Government guidelines recommend adults get 150 minutes of moderate to intense exercise a week. It’s good for our body and mind. But much like the sleep component of ideal healthy living, sometimes it is nearly impossible to hit that goal every week. It’s hard to move when you’re on bedside watch while your child is in the hospital. It’s hard to move when you’re in the car for hours going to and from specialists. It’s hard to move when you use your break at work to attend your child’s IEP meeting.
Much like sleep, we can try to fit in activity whenever possible. The first key is to dress for it. Activewear is totally acceptable attire for almost anywhere. Invest in some clothes that allow you to move in between appointments. Wear shoes that you can walk comfortably in. Consider clothing that is comfortable enough for you to do chair dips, wall squats, standing push ups, and a few dashes up and down the stairs.

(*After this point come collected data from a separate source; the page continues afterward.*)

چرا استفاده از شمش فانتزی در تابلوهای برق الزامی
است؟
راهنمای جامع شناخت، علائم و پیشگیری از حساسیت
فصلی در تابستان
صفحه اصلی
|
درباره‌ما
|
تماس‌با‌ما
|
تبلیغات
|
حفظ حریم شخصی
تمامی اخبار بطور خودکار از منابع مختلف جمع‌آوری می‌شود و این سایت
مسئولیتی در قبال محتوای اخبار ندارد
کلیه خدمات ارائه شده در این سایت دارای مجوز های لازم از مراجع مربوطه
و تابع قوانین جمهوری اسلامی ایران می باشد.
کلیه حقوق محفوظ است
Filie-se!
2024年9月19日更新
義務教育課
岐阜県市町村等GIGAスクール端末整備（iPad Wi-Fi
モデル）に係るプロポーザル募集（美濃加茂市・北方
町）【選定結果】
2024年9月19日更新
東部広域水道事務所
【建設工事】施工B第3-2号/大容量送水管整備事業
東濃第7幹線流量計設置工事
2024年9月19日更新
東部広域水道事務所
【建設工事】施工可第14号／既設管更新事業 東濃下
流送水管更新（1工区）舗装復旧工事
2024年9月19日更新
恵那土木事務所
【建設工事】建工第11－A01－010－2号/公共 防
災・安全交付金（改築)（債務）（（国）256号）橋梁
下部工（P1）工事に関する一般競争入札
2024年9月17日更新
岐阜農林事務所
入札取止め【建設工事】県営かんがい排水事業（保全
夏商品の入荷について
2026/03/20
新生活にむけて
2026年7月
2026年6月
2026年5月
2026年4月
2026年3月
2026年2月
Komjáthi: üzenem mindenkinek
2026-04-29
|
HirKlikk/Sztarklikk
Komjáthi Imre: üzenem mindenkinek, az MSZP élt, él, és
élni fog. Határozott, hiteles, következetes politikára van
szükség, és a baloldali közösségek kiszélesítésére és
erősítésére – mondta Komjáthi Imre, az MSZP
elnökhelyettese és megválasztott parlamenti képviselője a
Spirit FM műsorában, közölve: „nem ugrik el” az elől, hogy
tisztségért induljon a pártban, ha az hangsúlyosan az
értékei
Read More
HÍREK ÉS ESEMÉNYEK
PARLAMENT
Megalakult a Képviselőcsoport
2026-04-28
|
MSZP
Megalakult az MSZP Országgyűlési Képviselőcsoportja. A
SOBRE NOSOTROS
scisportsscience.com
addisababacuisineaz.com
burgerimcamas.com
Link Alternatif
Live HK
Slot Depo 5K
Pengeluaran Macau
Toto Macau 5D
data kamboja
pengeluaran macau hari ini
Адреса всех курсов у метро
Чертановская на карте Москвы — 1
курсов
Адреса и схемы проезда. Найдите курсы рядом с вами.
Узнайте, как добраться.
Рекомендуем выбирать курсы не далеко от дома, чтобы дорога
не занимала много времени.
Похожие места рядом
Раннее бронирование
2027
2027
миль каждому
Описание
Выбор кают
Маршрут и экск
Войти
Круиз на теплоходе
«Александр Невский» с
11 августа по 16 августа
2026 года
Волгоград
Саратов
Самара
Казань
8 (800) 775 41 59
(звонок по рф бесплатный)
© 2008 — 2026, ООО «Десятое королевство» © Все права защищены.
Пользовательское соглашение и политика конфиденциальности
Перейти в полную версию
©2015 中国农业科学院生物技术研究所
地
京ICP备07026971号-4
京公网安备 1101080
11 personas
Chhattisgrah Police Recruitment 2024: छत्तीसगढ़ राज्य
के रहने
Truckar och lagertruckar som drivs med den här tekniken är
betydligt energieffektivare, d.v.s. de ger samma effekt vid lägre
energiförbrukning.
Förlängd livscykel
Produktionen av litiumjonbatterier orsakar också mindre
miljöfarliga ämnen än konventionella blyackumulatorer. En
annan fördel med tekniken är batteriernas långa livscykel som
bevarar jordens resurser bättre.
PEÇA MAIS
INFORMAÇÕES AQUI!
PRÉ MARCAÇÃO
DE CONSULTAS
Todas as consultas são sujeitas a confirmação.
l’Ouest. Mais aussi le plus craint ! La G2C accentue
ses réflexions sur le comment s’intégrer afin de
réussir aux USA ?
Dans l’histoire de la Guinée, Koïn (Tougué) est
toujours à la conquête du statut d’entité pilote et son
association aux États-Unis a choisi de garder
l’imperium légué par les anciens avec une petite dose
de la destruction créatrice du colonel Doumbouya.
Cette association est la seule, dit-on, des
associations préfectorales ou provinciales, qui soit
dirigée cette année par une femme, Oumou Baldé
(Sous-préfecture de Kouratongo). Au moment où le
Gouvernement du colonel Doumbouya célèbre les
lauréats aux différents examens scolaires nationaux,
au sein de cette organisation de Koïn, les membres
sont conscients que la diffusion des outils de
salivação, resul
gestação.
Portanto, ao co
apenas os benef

For some of us, exercise is a necessity in a caregiving. We have to do literal heavy lifting every day. We have loved ones whose elopement tendencies require speed and endurance. It is critical that we MAKE time every day so we can improve our strength and fitness. If you haven’t already, you might want to consult with a doctor and/or physical therapist on the best approach to build fitness as you age. Find a medical professional who truly understands your life long role as a caregiver – because our situation is unique. Create a plan that works for you. Maybe even splurge on a few personal training sessions so you can learn proper techniques that will help you build strength as your child gets bigger and you grow older.
DRINK TO YOUR HEALTH
Water is essential to living. Our bodies utilize it for almost every function they perform. It is the only thing we truly “need” to drink. Avoid soft drinks and juice, it is essentially swallowing sugar in liquid form. Any vitamins juice might offer is nullified by how much sugar it dumps into your system. If you want nutrition, eat oranges and apples, don’t drink them.
Coffee and tea offer many health benefits; but if you add sugar, you might be doing more harm than good.
BEWARE OF BOOZE
A glass of wine a couple nights a week is touted as “good for you.” But those health claims are unsubstantiated. Besides, does anyone really stick to a single 5 ounce serving of wine? If you find yourself reaching for a jumbo glass of wine after a tough day (what day isn’t tough), you might want to check yourself.
If you are questioning your alcohol consumption – try a “Dry January.” How your mind and body handle a month of sobriety might tell you a lot about your relationship with booze and whether you need to moderate or abstain completely.
Don’t fall into the commercialized self care trap. Going to get a pedicure is a costly luxury. Cutting your toenails is self care. Soaking in a tub by candlelight is a luxury. Taking a shower is self care. Getting an aromatherapy massage is a luxury. Stretching our your muscles for 10 minutes is self care. A girls weekend away is a luxury. Meeting a friend for coffee is self care.
Not everything we do for ourself needs to be worthy of a glamorous social media post. Marketing departments have jumped on the self care bandwagon and made it “treat yourself” phenomena that makes them a lot of money.
Self care is simple. It’s doing what needs to be done so you can be your best self. Our best selves do not need to be svelte, manicured, and impeccably dressed with glowing skin. Depending on the day, our best self might be someone who managed to brush their teeth and trade in their pajamas for sweat pants and that’s more than OK.